┌─ ZITIERTER TEXTAUSZUG
Das Bun­des­gericht befasste sich mit der Frage nach der Recht­snatur der öffentlichen Ver­steigerung nach Art. 651 Abs. 2 ZGB (E. 3.4.3)

In der Lehre wird nach ver­bre­it­eter Auf­fas­sung die öffentliche Ver­steigerung nach Art. 651 Abs. 2 ZGB nicht als Zwangsver­steigerung gemäss SchKG bzw. VZG ver­standen. Vielmehr liege es in der Zuständigkeit des Teilungs­gerichts, die Steigerungs­be­din­gun­gen festzule­gen, sofern sich die Parteien nicht über Einzel­heit­en eini­gen kön­nen, wobei kan­tonale Steigerungsverord­nun­gen zu berück­sichti­gen seien (…). Zu den “frei­willi­gen Ver­steigerun­gen” wer­den nicht nur die auf freiem Willen beruhen­den Veräusserun­gen, son­dern auch die im Gesetz in zahlre­ichen Bes­tim­mungen – wie Art. 651 Abs. 2 ZGB – vorge­se­henen geset­zlichen Ver­steigerun­gen gezählt (…).”

In der Folge ver­suchte das Bun­des­gericht den Rechtssinn der Regelung näher zu erörtern (E. 3.5) und stellte fest, dass sich wed­er dem Wort­laut von Art. 651 Abs. 2 ZGB noch der Entste­hung der Bes­tim­mung die Anwen­dung des Zwangsvoll­streck­ungsrechts ent­nehmen lässt (E. 3.5.1).
└─
┌─ BEREITGESTELLTES MATERIAL
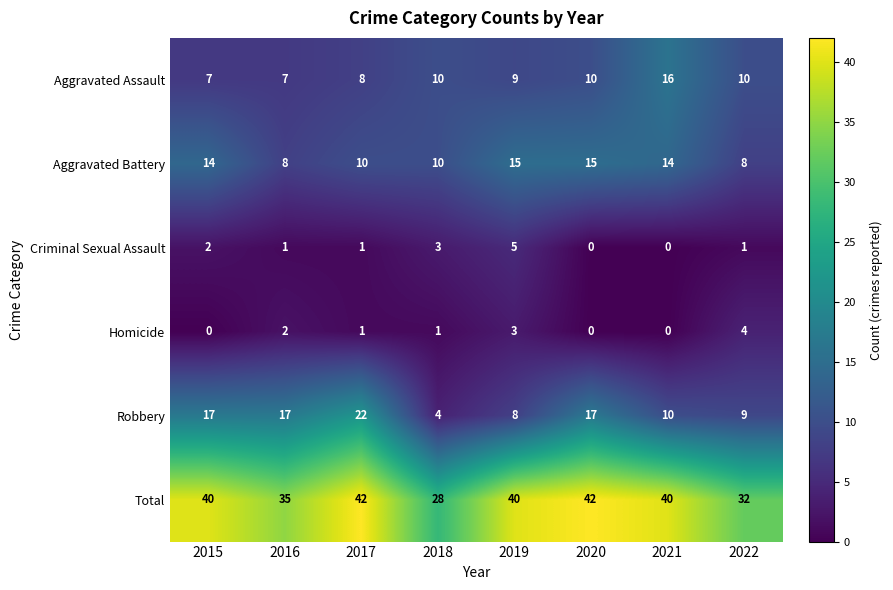

What is the greatest value displayed?

42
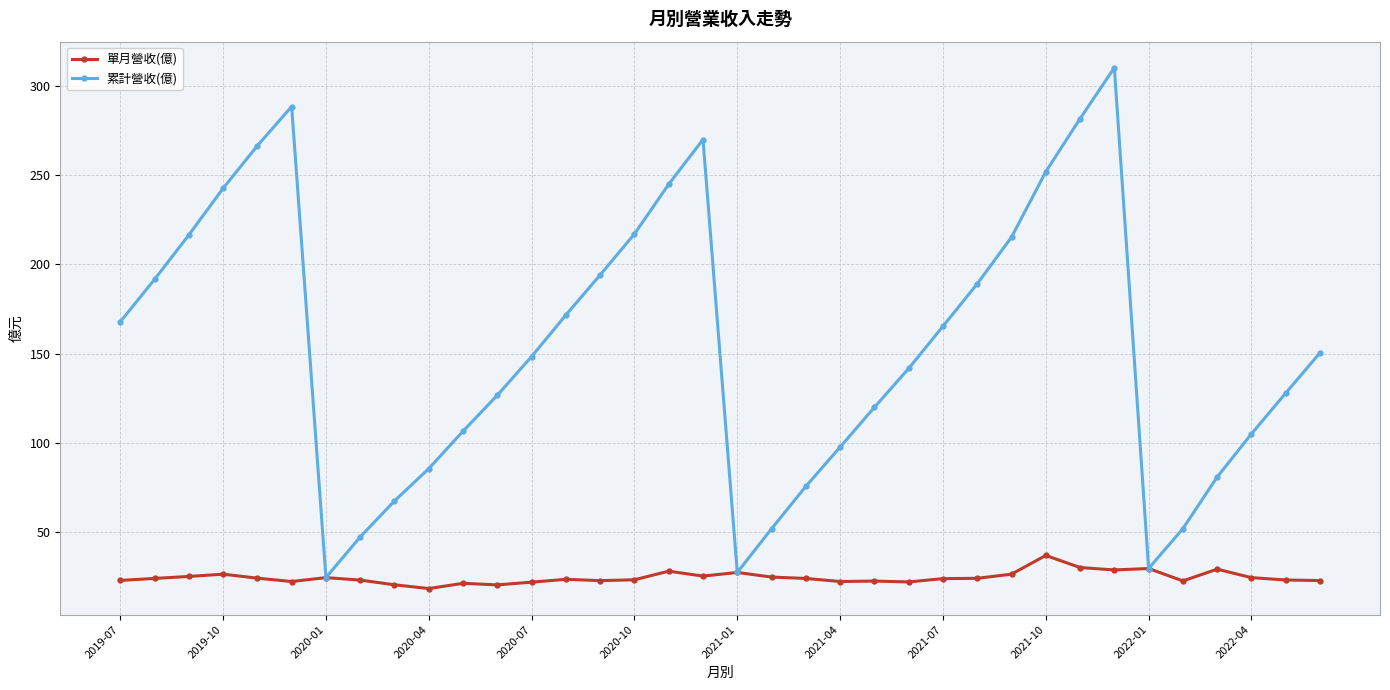

Which series has the largest total across all categories?

累計營收(億)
└─
GESTELLTE AUFGABE:
Beantworten Sie anhand des Textauszugs über die öffentliche Versteigerung nach Art. 651 Abs. 2 ZGB folgende Fragen:
1. Mit welcher Frage befasste sich das Bundesgericht laut der ersten Zeile in E. 3.4.3?
2. Wer legt nach verbreiteter Auffassung in der Lehre die Steigerungsbedingungen fest, wenn sich die Parteien nicht über Einzelheiten einigen können?
3. Welchen beiden Dingen lässt sich laut E. 3.5.1 die Anwendung des Zwangsvollstreckungsrechts nicht entnehmen?

ERLEDIGTE AUFGABE:
1. Mit der Frage nach der Rechtsnatur der öffentlichen Versteigerung nach Art. 651 Abs. 2 ZGB.
2. Das Teilungsgericht.
3. Dem Wortlaut von Art. 651 Abs. 2 ZGB und der Entstehung der Bestimmung.